Find every line below that contains the string "spread", with case counting, and copy each of those lines.

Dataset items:
⁂
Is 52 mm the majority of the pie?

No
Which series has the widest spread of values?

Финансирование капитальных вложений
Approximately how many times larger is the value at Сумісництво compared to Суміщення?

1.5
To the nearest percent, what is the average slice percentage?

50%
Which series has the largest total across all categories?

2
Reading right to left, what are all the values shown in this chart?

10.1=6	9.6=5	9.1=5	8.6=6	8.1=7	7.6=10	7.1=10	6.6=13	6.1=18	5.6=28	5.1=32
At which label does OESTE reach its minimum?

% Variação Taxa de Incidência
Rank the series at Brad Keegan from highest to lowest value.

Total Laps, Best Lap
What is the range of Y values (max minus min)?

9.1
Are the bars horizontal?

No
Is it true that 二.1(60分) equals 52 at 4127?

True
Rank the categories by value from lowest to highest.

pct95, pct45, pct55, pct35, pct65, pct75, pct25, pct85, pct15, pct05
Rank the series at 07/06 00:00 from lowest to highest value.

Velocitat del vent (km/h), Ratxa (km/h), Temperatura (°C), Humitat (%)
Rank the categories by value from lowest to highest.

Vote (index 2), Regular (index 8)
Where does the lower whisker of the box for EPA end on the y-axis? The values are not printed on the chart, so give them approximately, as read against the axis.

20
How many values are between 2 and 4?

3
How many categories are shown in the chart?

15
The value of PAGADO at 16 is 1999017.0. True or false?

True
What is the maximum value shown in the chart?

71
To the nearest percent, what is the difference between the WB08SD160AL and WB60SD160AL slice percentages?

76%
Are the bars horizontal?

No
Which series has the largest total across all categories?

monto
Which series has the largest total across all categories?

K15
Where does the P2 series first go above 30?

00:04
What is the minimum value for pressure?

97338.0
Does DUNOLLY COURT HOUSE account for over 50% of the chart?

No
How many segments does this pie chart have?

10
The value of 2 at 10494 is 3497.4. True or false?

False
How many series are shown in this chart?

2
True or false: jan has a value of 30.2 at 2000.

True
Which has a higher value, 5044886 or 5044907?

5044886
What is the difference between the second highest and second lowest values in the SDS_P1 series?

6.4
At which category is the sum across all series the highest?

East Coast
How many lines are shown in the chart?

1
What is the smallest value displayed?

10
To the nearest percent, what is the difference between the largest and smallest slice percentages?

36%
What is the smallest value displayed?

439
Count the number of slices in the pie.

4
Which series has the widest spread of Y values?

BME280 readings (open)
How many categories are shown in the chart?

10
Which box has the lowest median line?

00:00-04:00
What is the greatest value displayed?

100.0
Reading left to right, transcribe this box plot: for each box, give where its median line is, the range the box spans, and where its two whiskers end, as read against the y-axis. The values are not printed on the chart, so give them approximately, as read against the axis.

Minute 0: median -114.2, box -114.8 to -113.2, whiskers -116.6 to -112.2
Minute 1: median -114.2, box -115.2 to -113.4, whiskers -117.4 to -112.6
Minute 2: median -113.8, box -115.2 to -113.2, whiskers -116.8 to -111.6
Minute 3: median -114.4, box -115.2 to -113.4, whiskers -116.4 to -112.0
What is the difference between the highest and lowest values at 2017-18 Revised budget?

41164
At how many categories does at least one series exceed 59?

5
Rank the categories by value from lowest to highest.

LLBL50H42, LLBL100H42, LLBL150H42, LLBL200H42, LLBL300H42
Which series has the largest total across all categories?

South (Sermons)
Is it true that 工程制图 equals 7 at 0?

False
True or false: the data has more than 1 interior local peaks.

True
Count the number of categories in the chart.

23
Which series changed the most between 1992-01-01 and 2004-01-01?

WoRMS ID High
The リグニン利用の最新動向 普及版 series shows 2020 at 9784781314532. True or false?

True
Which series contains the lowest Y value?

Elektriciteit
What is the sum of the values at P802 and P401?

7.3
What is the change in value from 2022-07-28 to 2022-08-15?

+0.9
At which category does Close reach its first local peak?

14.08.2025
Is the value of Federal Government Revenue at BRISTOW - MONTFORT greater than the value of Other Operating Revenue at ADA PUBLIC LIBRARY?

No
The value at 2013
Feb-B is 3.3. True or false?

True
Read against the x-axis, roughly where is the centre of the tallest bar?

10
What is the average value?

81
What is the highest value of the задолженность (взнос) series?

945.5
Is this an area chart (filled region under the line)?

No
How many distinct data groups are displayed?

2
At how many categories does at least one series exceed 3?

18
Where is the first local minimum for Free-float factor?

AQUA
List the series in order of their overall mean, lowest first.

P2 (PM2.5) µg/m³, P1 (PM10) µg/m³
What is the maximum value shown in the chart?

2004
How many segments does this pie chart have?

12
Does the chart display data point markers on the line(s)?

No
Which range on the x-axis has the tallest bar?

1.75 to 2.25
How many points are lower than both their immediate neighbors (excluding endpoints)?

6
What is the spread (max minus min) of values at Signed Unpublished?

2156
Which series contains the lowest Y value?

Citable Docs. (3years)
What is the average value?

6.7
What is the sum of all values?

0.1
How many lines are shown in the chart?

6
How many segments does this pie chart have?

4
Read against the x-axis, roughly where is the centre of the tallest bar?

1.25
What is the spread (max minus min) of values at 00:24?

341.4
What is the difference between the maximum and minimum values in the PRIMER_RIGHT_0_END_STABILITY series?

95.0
⁂
**Task solution**:
Which series has the widest spread of values?
Which series has the widest spread of Y values?
What is the spread (max minus min) of values at Signed Unpublished?
What is the spread (max minus min) of values at 00:24?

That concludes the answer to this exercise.